Bruxelles Charlotte a été la première à pouvoir bénéficier des 4 000 € de la Région.

Depuis le début de cette année, une nouvelle prime de 4 000 € est entrée en vigueur pour soutenir les indépendants qui se lancent. Charlotte est la première à avoir pu bénéficier de cet argent et depuis le 1er février, elle a ouvert Because, un salon de tatouage vegan.

Concrètement, cette prime est un incitant financier dégressif de 4 000 € réservé aux Bruxellois inscrits auprès d’Actiris. Mais un critère important pour pouvoir bénéficier de cette prime est de se faire accompagner par une structure d’accompagnement. Une condition sine qua non pour le ministre de l’Emploi, Didier Gosuin (Défi), à l’origine de cette prime. "On peut inciter les gens à devenir indépendant mais à condition qu’ils soient bien suivis. Je veux éviter l’effet d’aubaine. Ce montant est un des éléments d’une stratégie globale d’accompagnement pour lancer son activité."

500 aides

Pour ce faire, plusieurs mois d’accompagnement sont prévus en amont de la prime pour vérifier la fiabilité du projet et solidifier les bases. Ensuite, plusieurs visites sont prévues pour orienter le projet une fois lancé. Au moins trois rencontres réparties sur six mois. Plusieurs structures d’accompagnement existent comme Job Yourself, Crédal Entreprendre ou les guichets d’économie locale de différentes communes bruxelloises.

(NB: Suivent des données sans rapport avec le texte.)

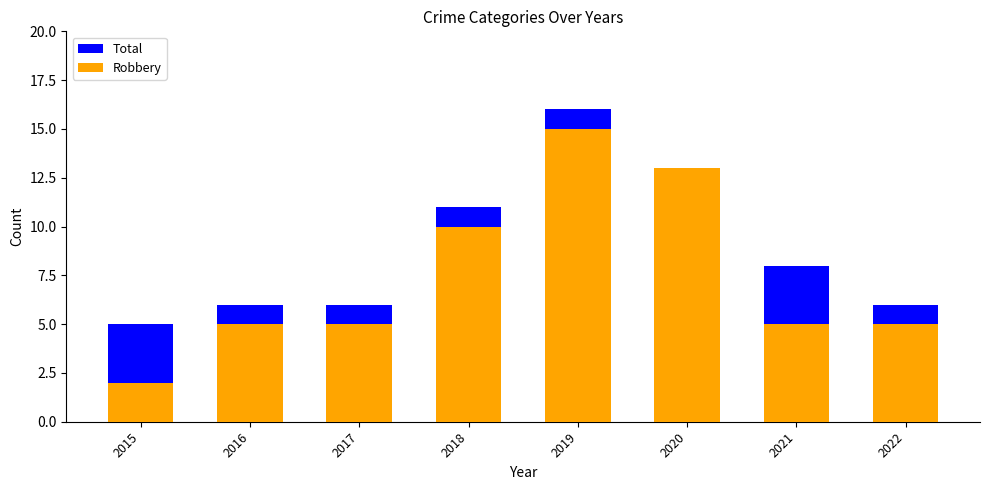

How many values in the Total series are below 8?

4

Si cet argent n’est pas suffisant pour se lancer, Charlotte admet qu’il représente une sécurité. "On ne l’avait pas inclu dans le plan financier parce qu’on n’était pas sûr de l’avoir mais cet argent est un plus. Cela nous permet de faire face à des inconnues et je pense qu’il permettra de me payer une partie de mon premier salaire", explique Charlotte, diplômée depuis juin et qui a lancé le salon de tatouage avec sa sœur.

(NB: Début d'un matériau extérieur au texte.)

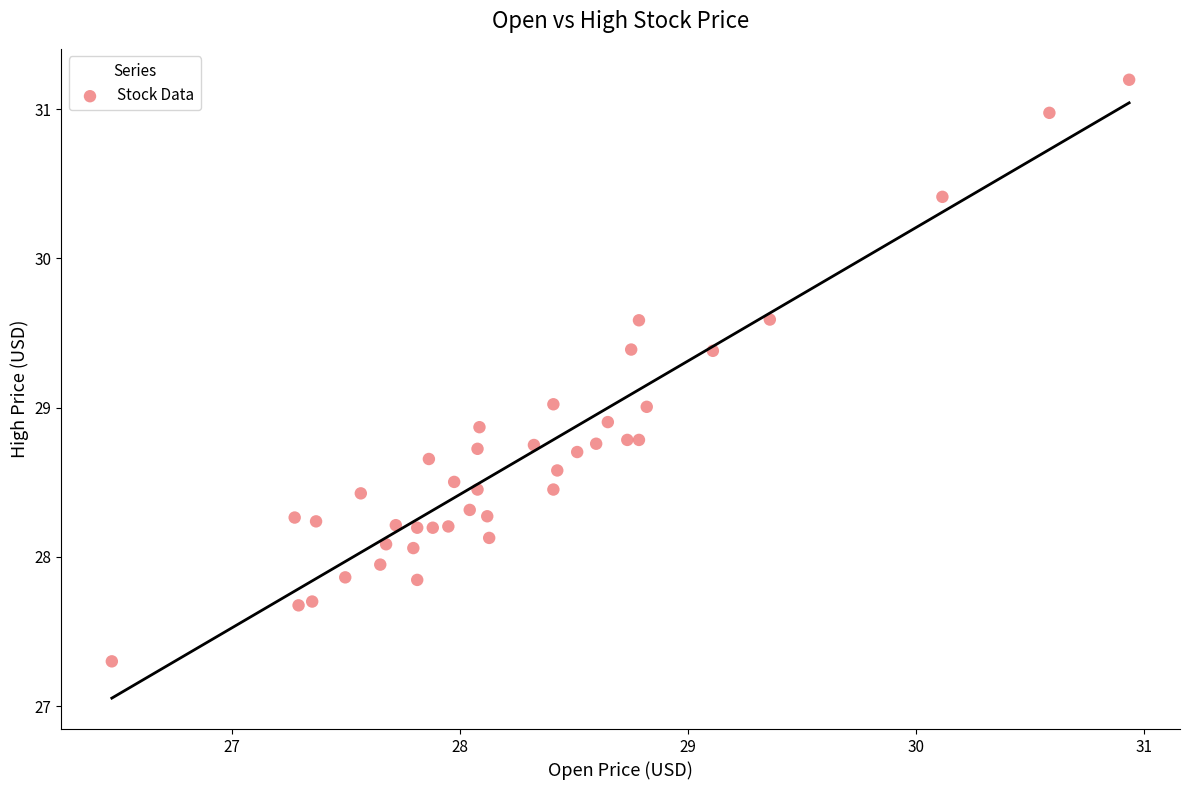

What is the range of Y values (max minus min)?

3.9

La somme est répartie sur les six premiers mois de l’activité à hauteur de 1 250 € pour le premier mois et jusqu’à 250 € le sixième. "Cette mesure est un ballon d’oxygène au début du processus de création d’entreprise pour stimuler le passage à l’acte et augmenter ses chances de réussite", commente Didier Gosuin.

Un budget prévisionnel de 2 millions d’euros a été débloqué pour l’année, cela représente 500 aides. "Mais s’il en faut 600, on en donnera 600 et on trouvera l’argent. L’important, c’est de se rendre compte que c’est toujours plus productif pour notre société d’avoir Charlotte qui bosse en créant son activité plutôt que rester chercheuse d’emploi", souligne le ministre.

Et en plus d’avoir son emploi créé en partie grâce à cet argent, la jeune entrepreneuse engage déjà un tatoueur à mi-temps.